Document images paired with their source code
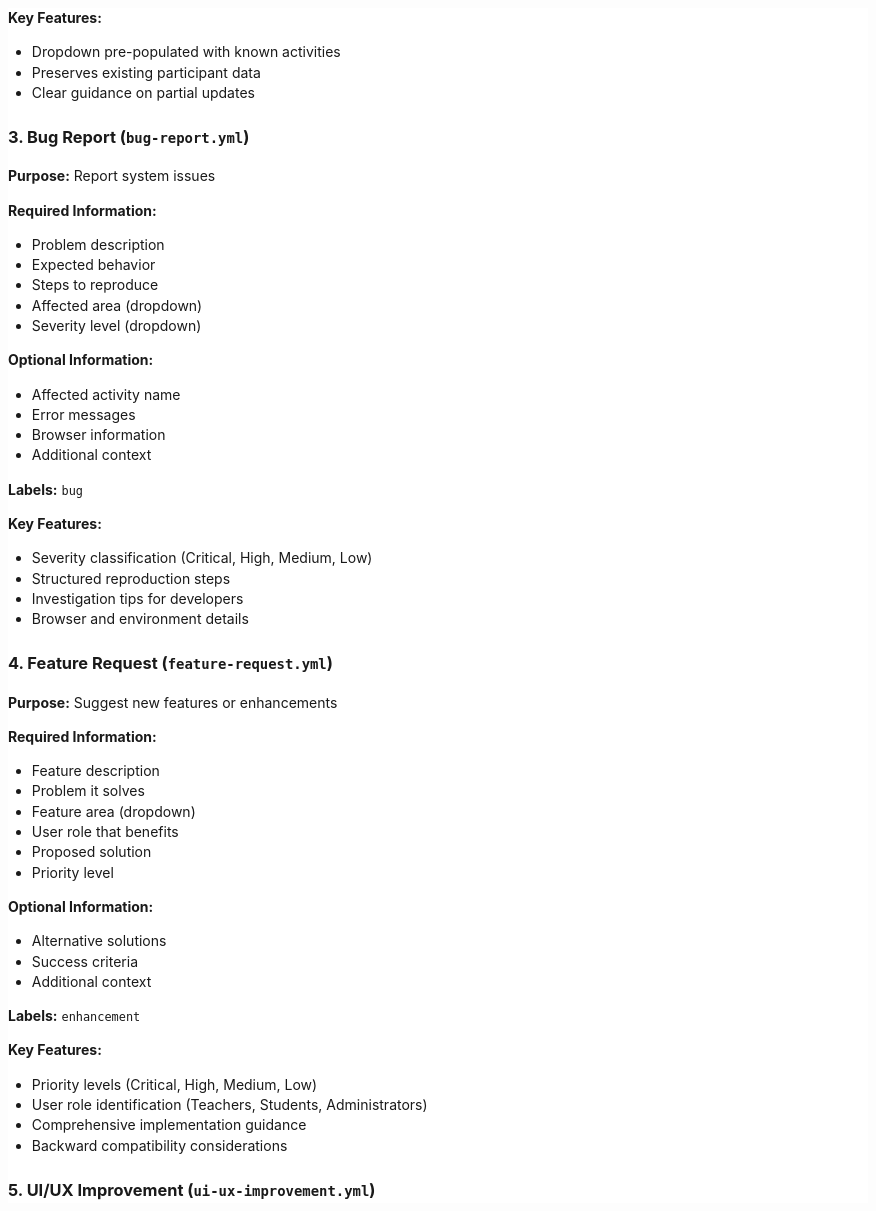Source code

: **Key Features:**
- Dropdown pre-populated with known activities
- Preserves existing participant data
- Clear guidance on partial updates

### 3. Bug Report (`bug-report.yml`)

**Purpose:** Report system issues

**Required Information:**
- Problem description
- Expected behavior
- Steps to reproduce
- Affected area (dropdown)
- Severity level (dropdown)

**Optional Information:**
- Affected activity name
- Error messages
- Browser information
- Additional context

**Labels:** `bug`

**Key Features:**
- Severity classification (Critical, High, Medium, Low)
- Structured reproduction steps
- Investigation tips for developers
- Browser and environment details

### 4. Feature Request (`feature-request.yml`)

**Purpose:** Suggest new features or enhancements

**Required Information:**
- Feature description
- Problem it solves
- Feature area (dropdown)
- User role that benefits
- Proposed solution
- Priority level

**Optional Information:**
- Alternative solutions
- Success criteria
- Additional context

**Labels:** `enhancement`

**Key Features:**
- Priority levels (Critical, High, Medium, Low)
- User role identification (Teachers, Students, Administrators)
- Comprehensive implementation guidance
- Backward compatibility considerations

### 5. UI/UX Improvement (`ui-ux-improvement.yml`)
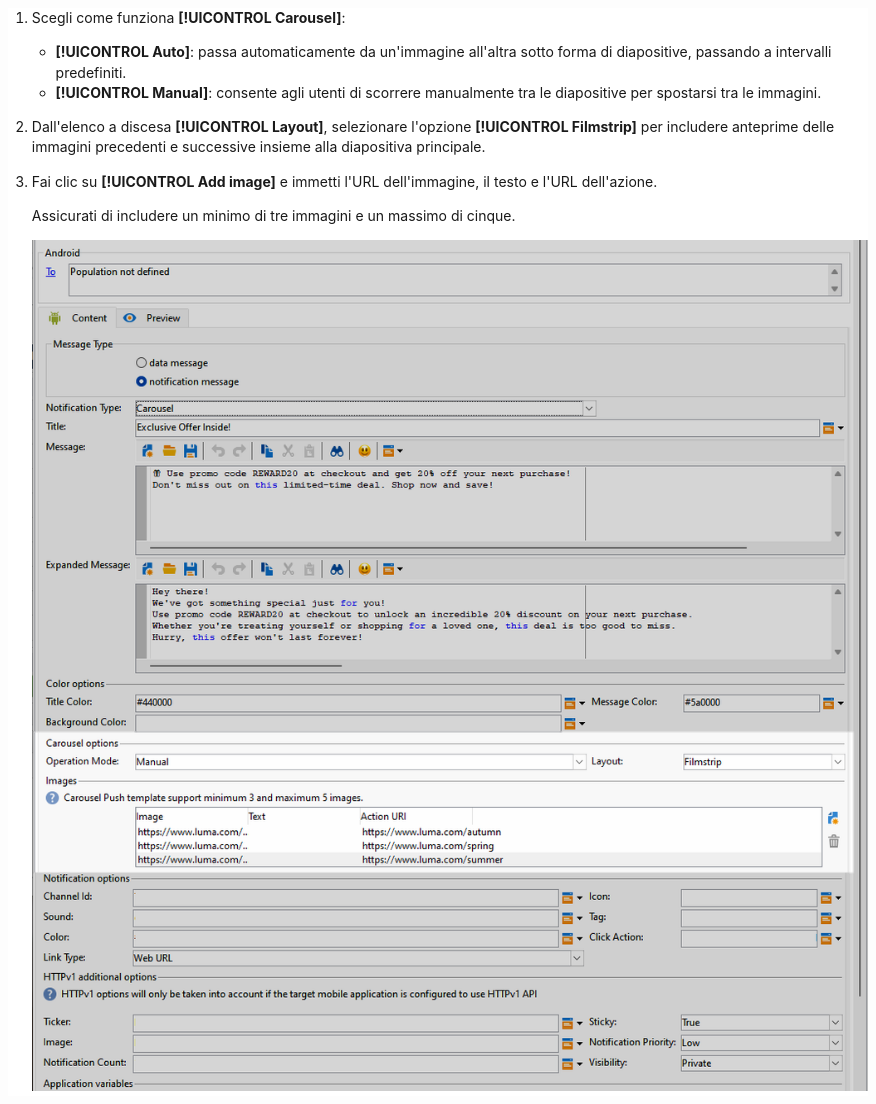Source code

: 1. Scegli come funziona **[!UICONTROL Carousel]**:

   * **[!UICONTROL Auto]**: passa automaticamente da un&#39;immagine all&#39;altra sotto forma di diapositive, passando a intervalli predefiniti.
   * **[!UICONTROL Manual]**: consente agli utenti di scorrere manualmente tra le diapositive per spostarsi tra le immagini.

1. Dall&#39;elenco a discesa **[!UICONTROL Layout]**, selezionare l&#39;opzione **[!UICONTROL Filmstrip]** per includere anteprime delle immagini precedenti e successive insieme alla diapositiva principale.

1. Fai clic su **[!UICONTROL Add image]** e immetti l&#39;URL dell&#39;immagine, il testo e l&#39;URL dell&#39;azione.

   Assicurati di includere un minimo di tre immagini e un massimo di cinque.

   ![](assets/rich_push_carousel_2.png)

> **Activity**
Give as a JSON list of strings, one per line and with blank lines omitted, everything from the line containing "a intervalli predefiniti." down to the line containing "tra le immagini.", both of those lines included.

> **Answer to this problem**
[
  "   * **[!UICONTROL Auto]**: passa automaticamente da un&#39;immagine all&#39;altra sotto forma di diapositive, passando a intervalli predefiniti.",
  "   * **[!UICONTROL Manual]**: consente agli utenti di scorrere manualmente tra le diapositive per spostarsi tra le immagini."
]